Gerald Tucker (March 14, 1922 - May 29, 1979) was the head coach on the 1956 USA Men's Basketball Gold Medal Olympic Team. He was the coach of Bartlesville Phillips 66ers for four seasons from 1954 to 1958 having the most wins in the National Industrial Basketball League (NIBL) in each of those 4 seasons. In 1955 Bartlesville Phillips 66ers won the AAU National Basketball Championship against the Luckett-Nix Clippers of Boulder, Colorado, winning 66-64 and in 1956 they were the runners-up to the Buchan Bakers of Seattle, losing 59–57.

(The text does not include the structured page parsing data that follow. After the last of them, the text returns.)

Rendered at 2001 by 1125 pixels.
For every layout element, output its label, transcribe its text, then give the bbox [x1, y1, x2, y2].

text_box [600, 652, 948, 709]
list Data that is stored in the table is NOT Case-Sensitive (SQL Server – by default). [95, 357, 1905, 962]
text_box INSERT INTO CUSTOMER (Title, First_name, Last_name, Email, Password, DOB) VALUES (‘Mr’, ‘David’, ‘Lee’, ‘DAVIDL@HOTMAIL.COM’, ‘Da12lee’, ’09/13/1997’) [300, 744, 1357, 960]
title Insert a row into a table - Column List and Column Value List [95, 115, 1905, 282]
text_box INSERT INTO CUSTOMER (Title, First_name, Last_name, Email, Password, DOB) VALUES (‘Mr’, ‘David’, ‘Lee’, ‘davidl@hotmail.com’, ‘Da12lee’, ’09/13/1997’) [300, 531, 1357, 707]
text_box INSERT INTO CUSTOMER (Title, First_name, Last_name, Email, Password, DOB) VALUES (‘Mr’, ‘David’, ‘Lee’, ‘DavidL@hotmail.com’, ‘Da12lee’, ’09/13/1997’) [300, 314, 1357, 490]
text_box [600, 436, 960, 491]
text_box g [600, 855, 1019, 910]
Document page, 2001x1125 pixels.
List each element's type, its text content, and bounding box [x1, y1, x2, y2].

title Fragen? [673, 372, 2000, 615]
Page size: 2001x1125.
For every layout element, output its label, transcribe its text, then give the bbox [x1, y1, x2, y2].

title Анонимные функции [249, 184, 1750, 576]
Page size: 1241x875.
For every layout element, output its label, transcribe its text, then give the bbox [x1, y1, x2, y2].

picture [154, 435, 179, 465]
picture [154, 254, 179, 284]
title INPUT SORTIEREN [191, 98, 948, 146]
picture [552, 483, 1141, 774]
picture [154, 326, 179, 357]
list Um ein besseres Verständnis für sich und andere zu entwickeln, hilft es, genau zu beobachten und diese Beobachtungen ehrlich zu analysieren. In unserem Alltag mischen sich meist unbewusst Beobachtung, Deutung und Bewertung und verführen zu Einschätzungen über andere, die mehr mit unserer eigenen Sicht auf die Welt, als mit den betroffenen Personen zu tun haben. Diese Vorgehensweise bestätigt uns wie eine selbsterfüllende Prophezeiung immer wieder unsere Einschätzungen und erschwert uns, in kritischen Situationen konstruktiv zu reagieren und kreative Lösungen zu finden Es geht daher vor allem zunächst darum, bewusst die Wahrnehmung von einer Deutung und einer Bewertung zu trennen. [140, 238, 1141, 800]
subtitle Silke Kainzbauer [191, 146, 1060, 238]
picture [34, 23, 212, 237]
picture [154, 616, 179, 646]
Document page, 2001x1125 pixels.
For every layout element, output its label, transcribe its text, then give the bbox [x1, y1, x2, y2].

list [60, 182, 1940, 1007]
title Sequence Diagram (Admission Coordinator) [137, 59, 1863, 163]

Before that he was a star center at 6 ft 6 in playing collegiately for the Oklahoma Sooners and in the Amateur Athletic Union (AAU). In 1943 and 1947 he was named a Helms Foundation All American. In 1947 he was the Helms Foundation Player of the Year. He went on to play for Bartlesville Phillips 66ers of the NIBL, where he was an AAU All American and made the AAU All-Star Basketball Team, which was based on how one played in the National AAU Basketball Tournament in 1949 and 1950.

In 1989 he was named to the Final Four All 40's Team. Also Kansas Hall of Fame 2010, and Oklahoma Sooner Hall of Fame 2014.